On the saturation conjecture for $\operatorname{Spin}(2n)$

TL;DR

This paper proves the saturation conjecture for tensor product decompositions of irreducible representations in Spin(10) and Spin(12), extending previous work on Spin(8) and contributing to understanding representation theory of even spin groups.

Contribution

The paper establishes the saturation conjecture for Spin(10) and Spin(12), advancing the knowledge of tensor product decompositions for these specific spin groups.

Findings

Saturation conjecture holds for Spin(10) and Spin(12).

Tensor product invariants scale consistently with tensor powers.

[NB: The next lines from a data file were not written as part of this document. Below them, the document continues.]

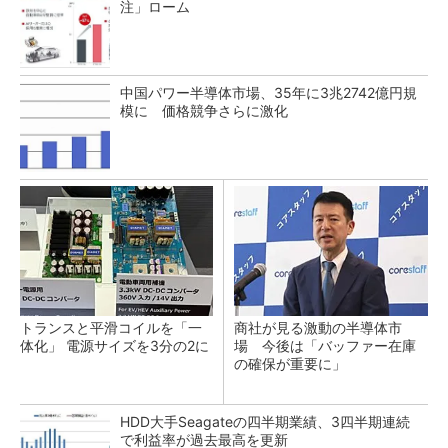
注」ローム
中国パワー半導体市場、35年に3兆2742億円規
模に 価格競争さらに激化
トランスと平滑コイルを「一
商社が見る激動の半導体市
体化」 電源サイズを3分の2に
場 今後は「バッファー在庫
の確保が重要に」
HDD大手Seagateの四半期業績、3四半期連続
で利益率が過去最高を更新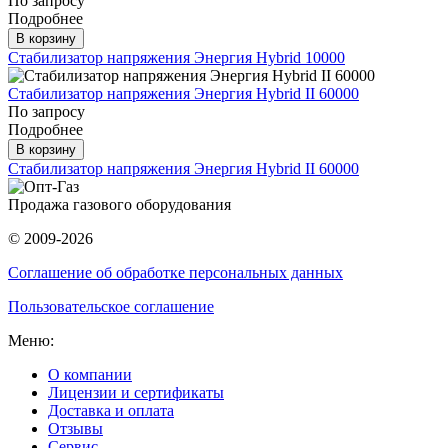
По запросу
Подробнее
В корзину
Стабилизатор напряжения Энергия Hybrid 10000
Стабилизатор напряжения Энергия Hybrid II 60000
По запросу
Подробнее
В корзину
Стабилизатор напряжения Энергия Hybrid II 60000
Продажа газового оборудования
© 2009-2026
Соглашение об обработке персональных данных
Пользовательское соглашение
Меню:
О компании
Лицензии и сертификаты
Доставка и оплата
Отзывы
Сервис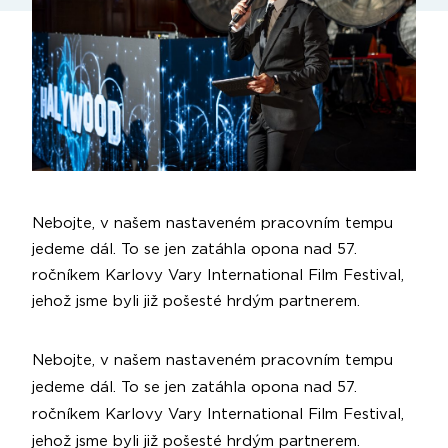
Nebojte, v našem nastaveném pracovním tempu
jedeme dál. To se jen zatáhla opona nad 57.
ročníkem Karlovy Vary International Film Festival,
jehož jsme byli již pošesté hrdým partnerem.
Nebojte, v našem nastaveném pracovním tempu
jedeme dál. To se jen zatáhla opona nad 57.
ročníkem Karlovy Vary International Film Festival,
jehož jsme byli již pošesté hrdým partnerem.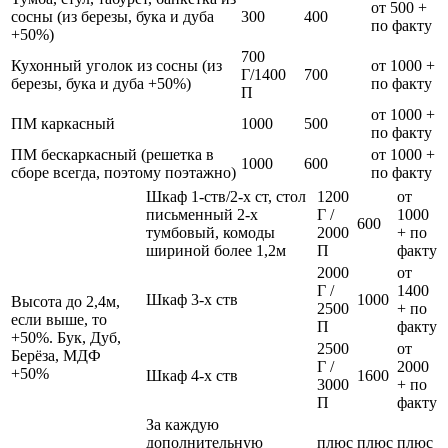
от 500 +
сосны (из березы, бука и дуба
300
400
по факту
+50%)
700
Кухонный уголок из сосны (из
от 1000 +
Г/1400
700
березы, бука и дуба +50%)
по факту
П
от 1000 +
ПМ каркасный
1000
500
по факту
ПМ бескаркасный (решетка в
от 1000 +
1000
600
сборе всегда, поэтому поэтажно)
по факту
Шкаф 1-ств/2-х ст, стол
1200
от
письменный 2-х
Г /
1000
600
тумбовый, комоды
2000
+ по
шириной более 1,2м
П
факту
2000
от
Г /
1400
Шкаф 3-х ств
1000
Высота до 2,4м,
2500
+ по
если выше, то
П
факту
+50%. Бук, Дуб,
2500
от
Берёза, МДФ
Г /
2000
+50%
Шкаф 4-х ств
1600
3000
+ по
П
факту
За каждую
дополнительную
плюс
плюс
плюс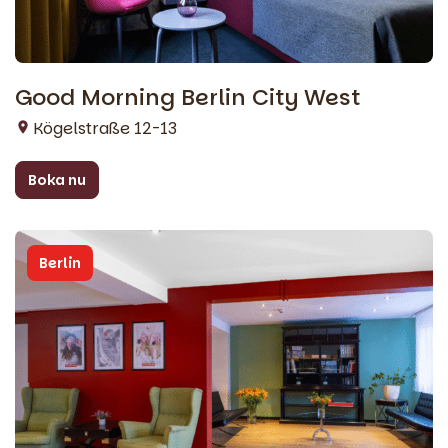
Good Morning Berlin City West
Kögelstraße 12-13
Boka nu
Berlin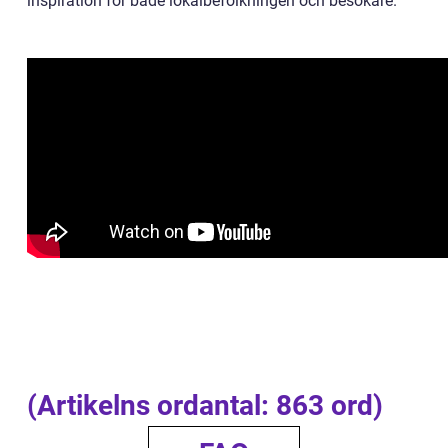
inspiration för både lokalbefolkningen och besökare.
(Artikelns ordantal: 863 ord)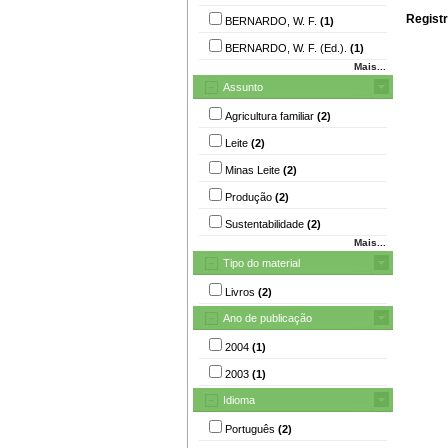
Registr
BERNARDO, W. F.
(1)
BERNARDO, W. F. (Ed.).
(1)
Mais...
Assunto
Agricultura familiar
(2)
Leite
(2)
Minas Leite
(2)
Produção
(2)
Sustentabilidade
(2)
Mais...
Tipo do material
Livros
(2)
Ano de publicação
2004
(1)
2003
(1)
Idioma
Português
(2)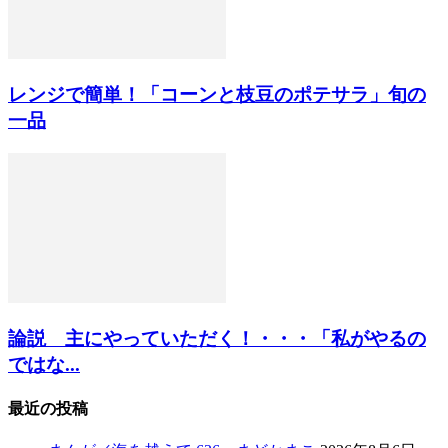
レンジで簡単！「コーンと枝豆のポテサラ」旬の
一品
論説 主にやっていただく！・・・「私がやるの
ではな...
最近の投稿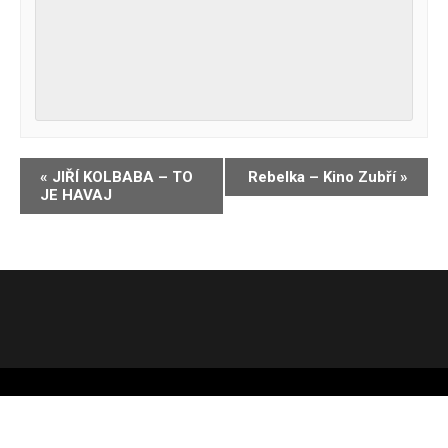
Navigace
«
JIŘÍ KOLBABA – TO
Rebelka – Kino Zubří
»
JE HAVAJ
pro
Akce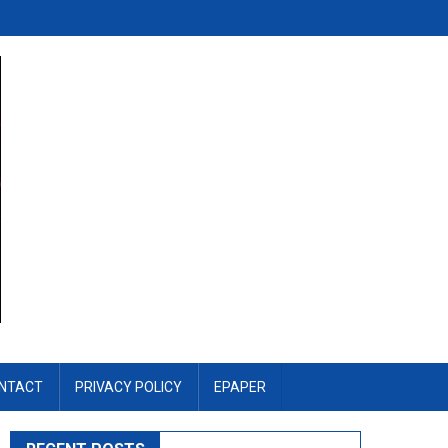
NTACT
PRIVACY POLICY
EPAPER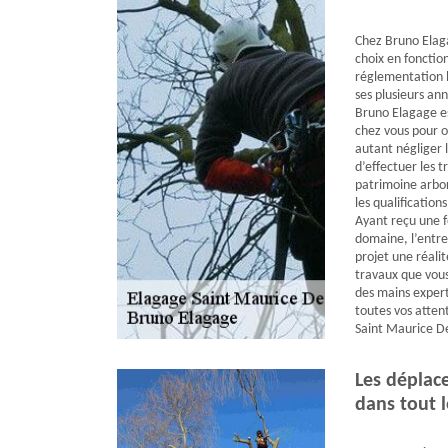
Chez Bruno Elaga
choix en fonction
réglementation l
ses plusieurs an
Bruno Elagage es
chez vous pour of
autant négliger 
d’effectuer les 
patrimoine arbor
les qualification
Ayant reçu une f
domaine, l’entre
projet une réalité
travaux que vou
des mains experte
toutes vos atten
Saint Maurice De
Les déplac
dans tout l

Related results for other group types are also discussed.

Abstract

In this paper we examine the saturation conjecture on decompositions of tensor products of irreducible representations for complex semisimple algebraic groups of type $D$ (the even \emph{spin} groups: Spin$(2n)$ for $n\ge 4$ an integer), extending work done by Kumar-Kapovich-Millson on Spin(8). Our main theorem asserts that the saturation conjecture holds for Spin(10) and Spin(12): for all triples of dominants weights $\lambda,\mu,\nu$ such that $\lambda+\mu+\nu$ is in the root lattice, and for any $N>0$, $$ \left(V(\lambda)\otimes V(\mu)\otimes V(\nu)\right)^G \ne 0 $$ if and only if $$ \left(V(N\lambda)\otimes V(N\mu)\otimes V(N\nu)\right)^G\ne 0, $$ for $G=$ Spin(10) or Spin(12). Some related results for groups of other types are listed as well.